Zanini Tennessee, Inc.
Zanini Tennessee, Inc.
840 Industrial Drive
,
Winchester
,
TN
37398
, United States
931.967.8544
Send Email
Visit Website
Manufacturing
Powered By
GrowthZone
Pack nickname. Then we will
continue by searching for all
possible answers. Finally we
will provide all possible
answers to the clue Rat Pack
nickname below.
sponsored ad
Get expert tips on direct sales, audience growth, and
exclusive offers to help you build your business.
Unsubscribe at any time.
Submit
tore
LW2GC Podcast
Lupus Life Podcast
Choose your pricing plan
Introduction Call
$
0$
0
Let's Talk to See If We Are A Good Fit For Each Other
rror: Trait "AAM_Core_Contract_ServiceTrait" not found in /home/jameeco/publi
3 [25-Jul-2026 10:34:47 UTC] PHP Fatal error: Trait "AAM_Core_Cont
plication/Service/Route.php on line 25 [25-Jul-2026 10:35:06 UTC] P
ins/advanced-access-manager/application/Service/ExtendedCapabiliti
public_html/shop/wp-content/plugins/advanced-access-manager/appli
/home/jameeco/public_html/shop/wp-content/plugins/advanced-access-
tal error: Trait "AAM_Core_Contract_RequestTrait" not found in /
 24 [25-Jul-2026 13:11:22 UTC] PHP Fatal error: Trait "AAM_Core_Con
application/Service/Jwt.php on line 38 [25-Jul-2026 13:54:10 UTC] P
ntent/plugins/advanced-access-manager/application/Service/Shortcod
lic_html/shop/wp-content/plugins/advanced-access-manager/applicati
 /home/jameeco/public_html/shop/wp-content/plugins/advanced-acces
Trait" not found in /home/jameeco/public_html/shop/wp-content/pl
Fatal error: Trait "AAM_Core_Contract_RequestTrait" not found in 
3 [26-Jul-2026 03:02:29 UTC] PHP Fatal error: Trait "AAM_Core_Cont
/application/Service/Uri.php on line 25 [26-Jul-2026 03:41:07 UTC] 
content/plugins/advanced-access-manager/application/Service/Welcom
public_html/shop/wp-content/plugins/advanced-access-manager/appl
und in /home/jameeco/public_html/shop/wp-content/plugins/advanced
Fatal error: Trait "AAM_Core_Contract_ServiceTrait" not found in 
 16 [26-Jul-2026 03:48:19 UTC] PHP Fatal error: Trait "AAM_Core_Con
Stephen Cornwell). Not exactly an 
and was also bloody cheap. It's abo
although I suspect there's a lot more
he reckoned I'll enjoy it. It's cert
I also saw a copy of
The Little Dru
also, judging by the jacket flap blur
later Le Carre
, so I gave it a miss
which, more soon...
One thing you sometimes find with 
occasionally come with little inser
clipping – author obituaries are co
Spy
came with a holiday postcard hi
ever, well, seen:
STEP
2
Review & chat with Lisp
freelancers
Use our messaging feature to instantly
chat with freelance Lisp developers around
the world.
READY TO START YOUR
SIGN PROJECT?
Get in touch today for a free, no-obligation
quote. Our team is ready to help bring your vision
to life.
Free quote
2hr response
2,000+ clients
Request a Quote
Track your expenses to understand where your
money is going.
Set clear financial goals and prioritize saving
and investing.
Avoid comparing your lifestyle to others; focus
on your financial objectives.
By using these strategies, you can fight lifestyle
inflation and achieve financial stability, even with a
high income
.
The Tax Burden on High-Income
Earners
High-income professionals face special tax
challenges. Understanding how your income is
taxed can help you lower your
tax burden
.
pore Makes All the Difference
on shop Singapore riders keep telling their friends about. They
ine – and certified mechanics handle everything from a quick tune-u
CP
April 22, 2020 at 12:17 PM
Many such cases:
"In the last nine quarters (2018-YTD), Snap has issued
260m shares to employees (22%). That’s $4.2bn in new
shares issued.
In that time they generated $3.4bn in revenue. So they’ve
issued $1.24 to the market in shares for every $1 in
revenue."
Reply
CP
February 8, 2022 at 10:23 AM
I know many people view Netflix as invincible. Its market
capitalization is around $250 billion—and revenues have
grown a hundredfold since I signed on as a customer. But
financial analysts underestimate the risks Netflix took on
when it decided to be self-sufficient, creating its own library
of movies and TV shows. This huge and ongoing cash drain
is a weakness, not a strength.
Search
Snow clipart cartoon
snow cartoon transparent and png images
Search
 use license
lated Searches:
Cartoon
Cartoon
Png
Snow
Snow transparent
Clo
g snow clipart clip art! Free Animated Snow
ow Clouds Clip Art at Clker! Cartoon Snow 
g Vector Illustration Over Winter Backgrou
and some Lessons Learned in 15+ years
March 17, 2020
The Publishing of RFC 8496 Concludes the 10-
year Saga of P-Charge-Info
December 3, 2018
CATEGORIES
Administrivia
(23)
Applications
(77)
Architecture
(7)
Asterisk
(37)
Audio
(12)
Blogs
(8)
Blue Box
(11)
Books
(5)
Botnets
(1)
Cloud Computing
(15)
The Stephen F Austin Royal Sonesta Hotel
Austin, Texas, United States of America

Exercise brief: Above is a listing; print exactly its lines from the one with "on shop Singapore" through the one with "financial analysts underestimate", and no other lines.

Answer area:
on shop Singapore riders keep telling their friends about. They
ine – and certified mechanics handle everything from a quick tune-u
CP
April 22, 2020 at 12:17 PM
Many such cases:
"In the last nine quarters (2018-YTD), Snap has issued
260m shares to employees (22%). That’s $4.2bn in new
shares issued.
In that time they generated $3.4bn in revenue. So they’ve
issued $1.24 to the market in shares for every $1 in
revenue."
Reply
CP
February 8, 2022 at 10:23 AM
I know many people view Netflix as invincible. Its market
capitalization is around $250 billion—and revenues have
grown a hundredfold since I signed on as a customer. But
financial analysts underestimate the risks Netflix took on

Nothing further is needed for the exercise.